[Port-solaris] Network availability during shutdown

Andrew Deason adeason@sinenomine.net
Wed, 9 Mar 2011 17:36:08 -0600


Hi,

Recently I've become aware that Solaris does not seem to like it when
OpenAFS tries to access the network during reboot/halt/poweroff. That
is, when the fs is unmounted during uadmin() -> kadmin() ->
vfs_unmountall() codepath, AFS kernel code cannot access the net.

Now, as of right now I don't think there are any releases of OpenAFS
that do try to hit the net on shutdown on Solaris (except prereleases),
but we will try to do that soon.

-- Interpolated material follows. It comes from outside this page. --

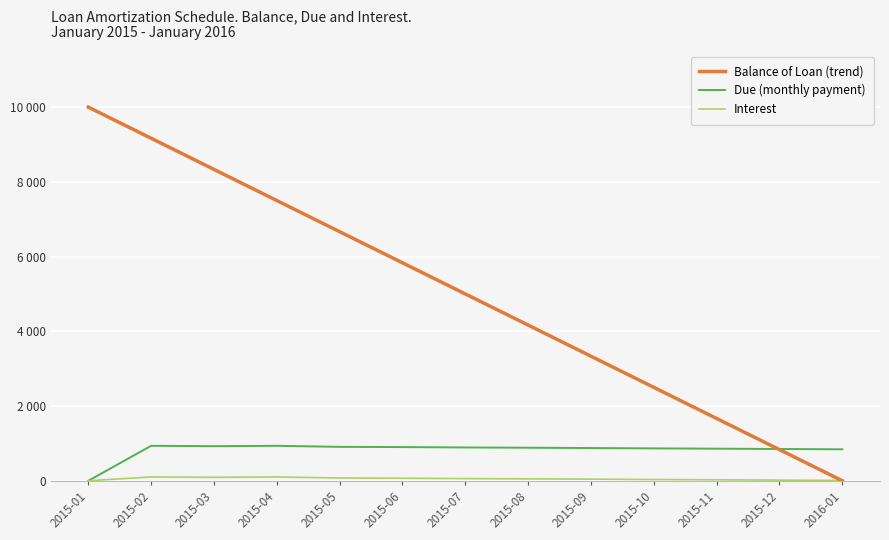

Does the chart display data point markers on the line(s)?

No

The main reason for this being that we
want to notify fileservers that we are going away, so the don't try to
contact us.

When shutting down a Solaris box with a running a bleeding-edge
development version of OpenAFS with, say, 'reboot', I notice that it
takes quite a long time. The reason is that we are timing out on trying
to contact the fileservers. This could be a bug in OpenAFS's network
handling code, but I haven't seen anything like that yet.

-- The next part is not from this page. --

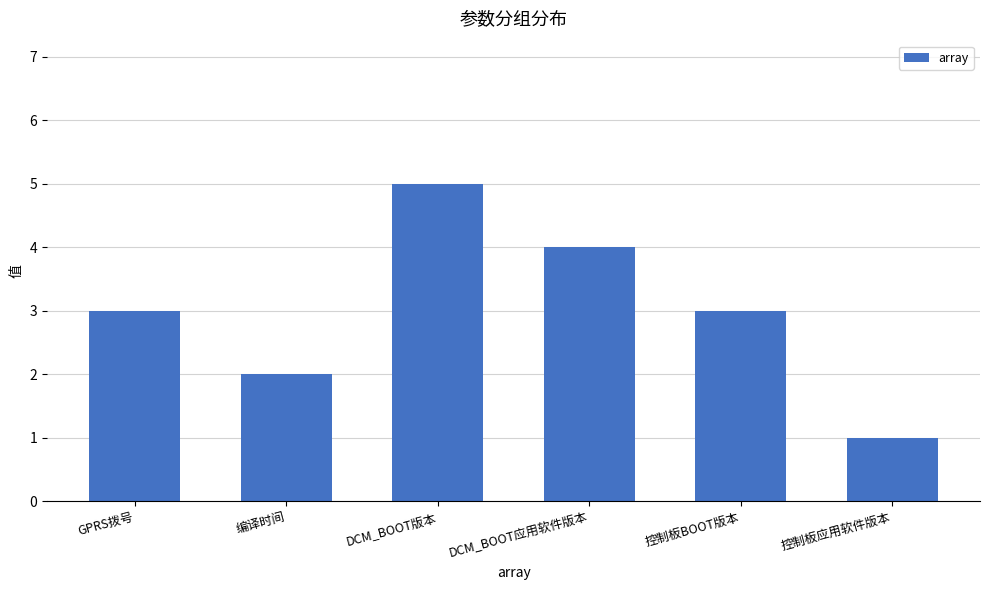

Approximately how many times larger is the value at 编译时间 compared to DCM_BOOT版本?

0.4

So first of all, is it intentional that the network is not available at
this point in the shutdown process? I do not even see any errors given;
I can see that we are calling sosendmsg(), and it returns with no error
code, and no uio_resid. However, I have not been able to see any packets
on the wire that we're trying to send.

Assuming that's all intended and correct, is there any way for us to be
able to run something before the net is shut down? In the OpenSolaris
codebase, I see callbacks registered with the CB_CL_UADMIN_PRE_VFS class
are fired right before this, but I assume that is not helpful, since
that's right before the vfs_unmountall() call, so the net is probably
still not available then.

Assuming there is no way to do that, is there a good way to detect if
the network is available at this level? I can work around this by
preventing network access if the sys_shutdown global is nonzero, but I
don't know if that's the best way. I also assume that that is considered
not a public interface at all, since I can find no documentation on it.

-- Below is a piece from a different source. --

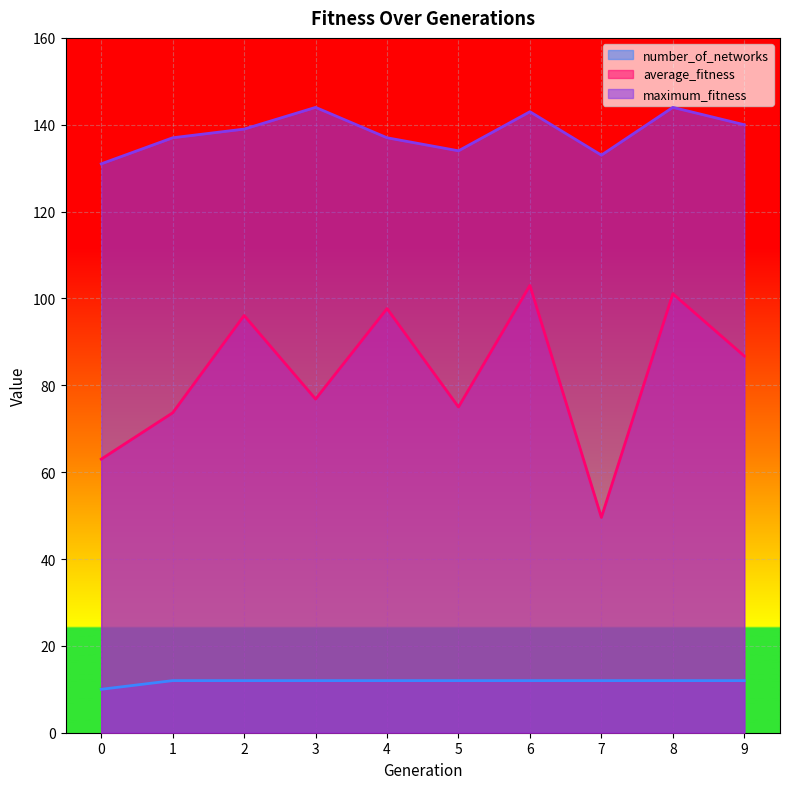

What is the difference between the highest and lowest values at 8?

132.0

Also, keep in mind this scenario I'm talking about is when someone turns
off or reboots the machine directly via reboot/halt/poweroff, and not
'shutdown'. So, it is not possible to prevent this via SMF/initscripts,
but it's also probably okay if whatever solution/workaround is
suboptimal compared to e.g. 'umount /afs'. I'd just like to avoid the
long delays, since if someone is running 'reboot', I'd expect they want
the machine to reboot quickly, even if it means some things shutting
down uncleanly.

-- 
Andrew Deason
adeason@sinenomine.net